I think what may diminish is the middle ground. I think that in the very short term, suites and one-and two-chair salons is where people will feel safe. The challenge with this model long term is that the career journey is lonely and physiologically challenging. Ultimately hairdressing is football not golf.
I think from a hair standpoint, the prediction I made earlier about hair being livable, being lived in, hair having texture, hair being fun and quirky, whether it’s the color or the cut… I think that will be important. I think hair not being quite so polished and finished and blow-dried and ironed and straight will be a strong direction. I think that texture will become so big that we will see the emergence of a word that we have not heard for a long time –we might call it a different thing– but I think perms are going to be big. Not perms like we remember, but with texture and movement, perms that maybe could be done every two months. Perms that connect with color. I believe that coming out of Covid-19 the salvation for many hairdressers will be creating looks that are solid cut and finish rather than looks that are only good until the client showers. This will separate the men from the boys.”

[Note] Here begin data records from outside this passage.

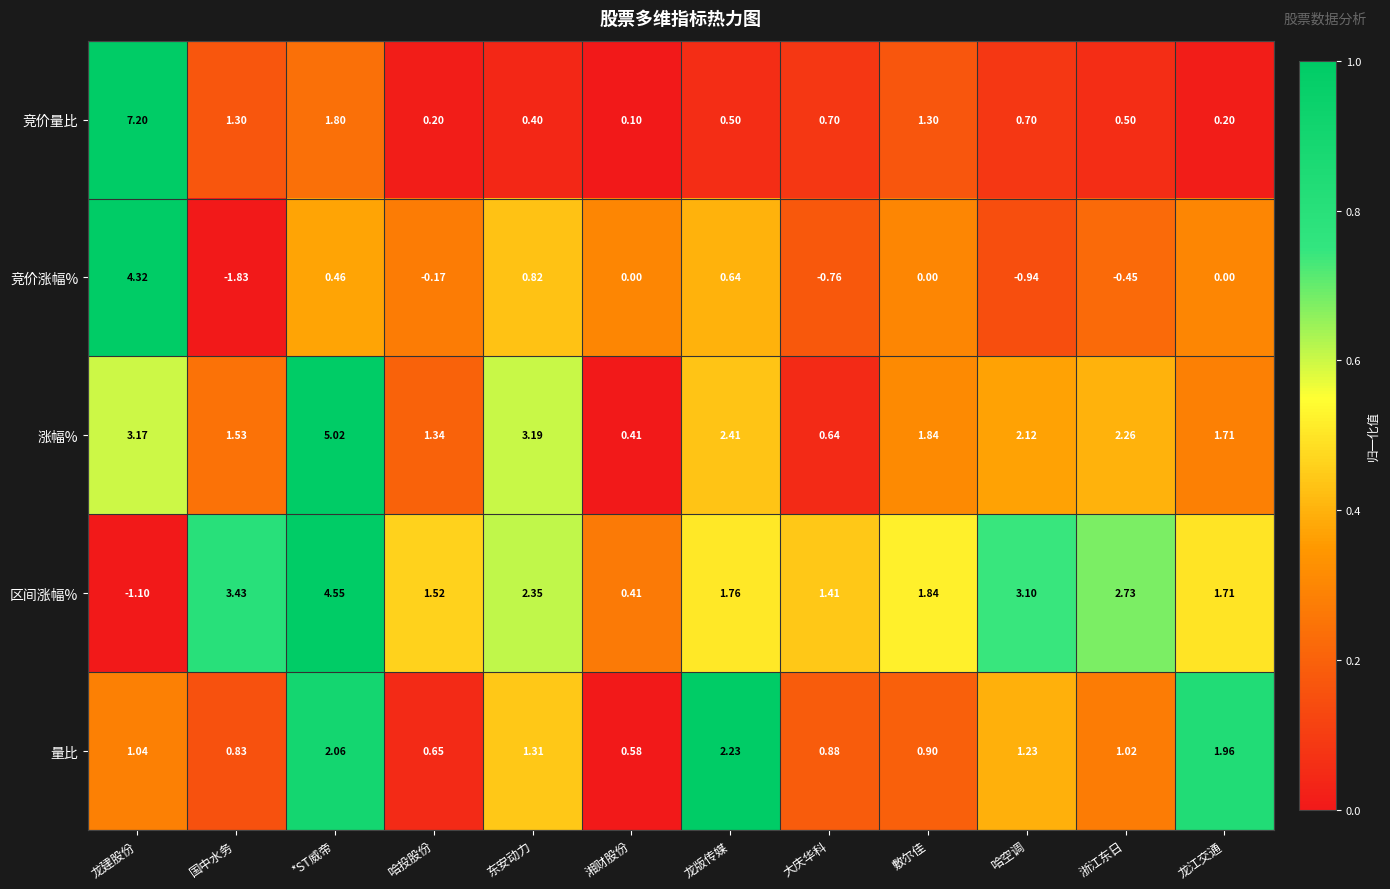

Where does the 区间涨幅% series first go above 1?

国中水务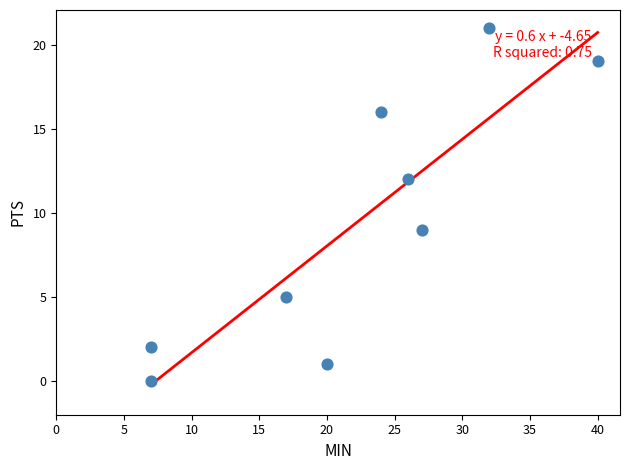

What Y value in the scatter plot is closest to 10?

9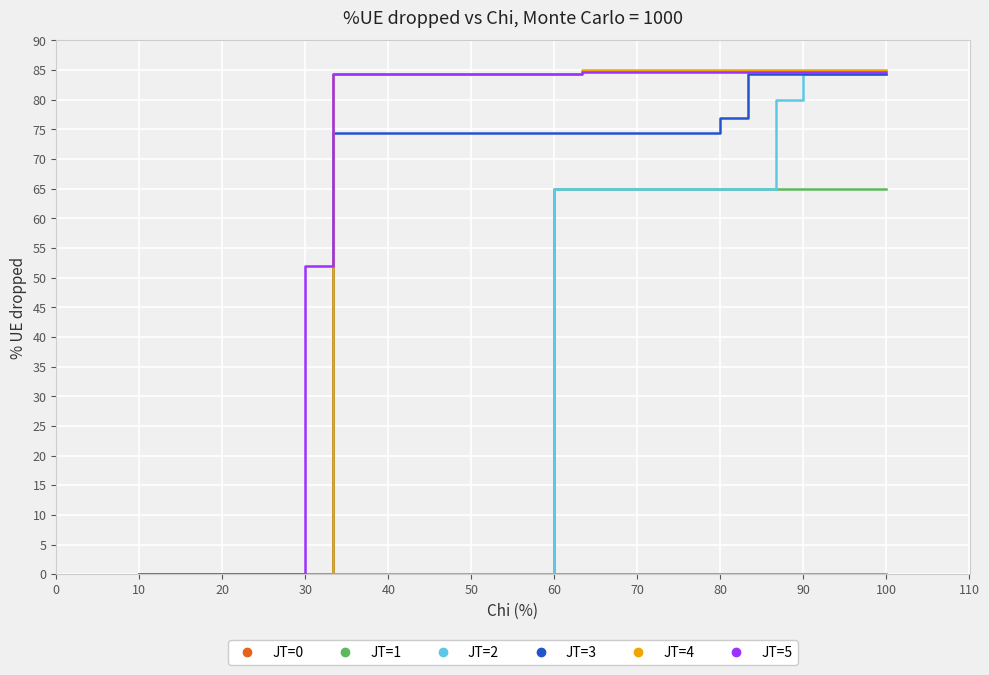

What is the greatest value displayed?

85.0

Last but not least, how do you see yourself in the coming years?
“I’ve still got seven years left in me, and if hairdressers and the industry and Wella still want me, I want to continue to do what I’m doing. I am just about to head up the new Cutting Council at Intercoiffure North America, that’s exciting!
I want to continue to help hairdressers like Vidal helped me and my family, my industry, my passion.
First with Sassoon Academy and now with the amazing global Wella Education family I am in a place where I can continue to help hairdressers carry on this wonderful journey of making our craft a better place.”